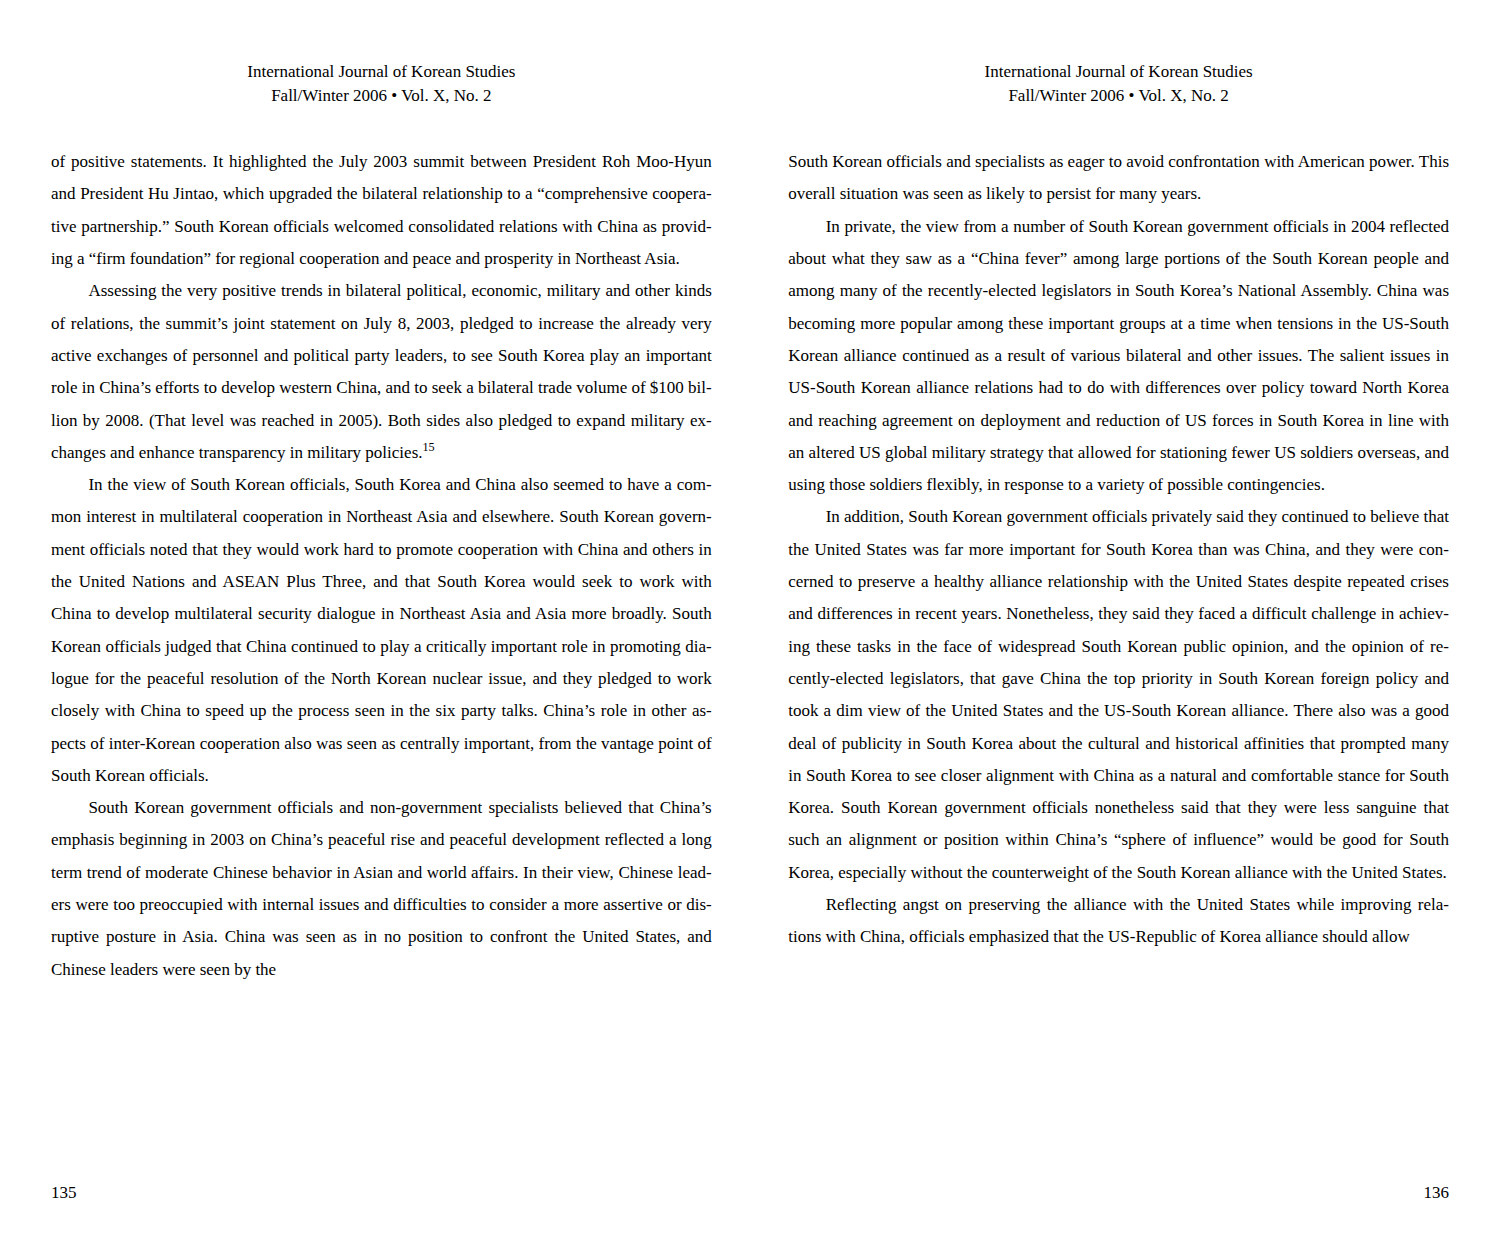International Journal of Korean Studies Fall/Winter 2006 • Vol. X, No. 2
of positive statements. It highlighted the July 2003 summit between President Roh Moo-Hyun and President Hu Jintao, which upgraded the bilateral relationship to a “comprehensive cooperative partnership.” South Korean officials welcomed consolidated relations with China as providing a “firm foundation” for regional cooperation and peace and prosperity in Northeast Asia.
Assessing the very positive trends in bilateral political, economic, military and other kinds of relations, the summit’s joint statement on July 8, 2003, pledged to increase the already very active exchanges of personnel and political party leaders, to see South Korea play an important role in China’s efforts to develop western China, and to seek a bilateral trade volume of $100 billion by 2008. (That level was reached in 2005). Both sides also pledged to expand military exchanges and enhance transparency in military policies.15
In the view of South Korean officials, South Korea and China also seemed to have a common interest in multilateral cooperation in Northeast Asia and elsewhere. South Korean government officials noted that they would work hard to promote cooperation with China and others in the United Nations and ASEAN Plus Three, and that South Korea would seek to work with China to develop multilateral security dialogue in Northeast Asia and Asia more broadly. South Korean officials judged that China continued to play a critically important role in promoting dialogue for the peaceful resolution of the North Korean nuclear issue, and they pledged to work closely with China to speed up the process seen in the six party talks. China’s role in other aspects of inter-Korean cooperation also was seen as centrally important, from the vantage point of South Korean officials.
South Korean government officials and non-government specialists believed that China’s emphasis beginning in 2003 on China’s peaceful rise and peaceful development reflected a long term trend of moderate Chinese behavior in Asian and world affairs. In their view, Chinese leaders were too preoccupied with internal issues and difficulties to consider a more assertive or disruptive posture in Asia. China was seen as in no position to confront the United States, and Chinese leaders were seen by the
135
International Journal of Korean Studies Fall/Winter 2006 • Vol. X, No. 2
South Korean officials and specialists as eager to avoid confrontation with American power. This overall situation was seen as likely to persist for many years.
In private, the view from a number of South Korean government officials in 2004 reflected about what they saw as a “China fever” among large portions of the South Korean people and among many of the recently-elected legislators in South Korea’s National Assembly. China was becoming more popular among these important groups at a time when tensions in the US-South Korean alliance continued as a result of various bilateral and other issues. The salient issues in US-South Korean alliance relations had to do with differences over policy toward North Korea and reaching agreement on deployment and reduction of US forces in South Korea in line with an altered US global military strategy that allowed for stationing fewer US soldiers overseas, and using those soldiers flexibly, in response to a variety of possible contingencies.
In addition, South Korean government officials privately said they continued to believe that the United States was far more important for South Korea than was China, and they were concerned to preserve a healthy alliance relationship with the United States despite repeated crises and differences in recent years. Nonetheless, they said they faced a difficult challenge in achieving these tasks in the face of widespread South Korean public opinion, and the opinion of recently-elected legislators, that gave China the top priority in South Korean foreign policy and took a dim view of the United States and the US-South Korean alliance. There also was a good deal of publicity in South Korea about the cultural and historical affinities that prompted many in South Korea to see closer alignment with China as a natural and comfortable stance for South Korea. South Korean government officials nonetheless said that they were less sanguine that such an alignment or position within China’s “sphere of influence” would be good for South Korea, especially without the counterweight of the South Korean alliance with the United States.
Reflecting angst on preserving the alliance with the United States while improving relations with China, officials emphasized that the US-Republic of Korea alliance should allow
136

*****

• **HOW TO COMPLETE THIS TASK**:
Going through the entries above, tally every line that contains the string "specialists", then state only the total.

• **SOLUTION TO THE EXERCISE**:
2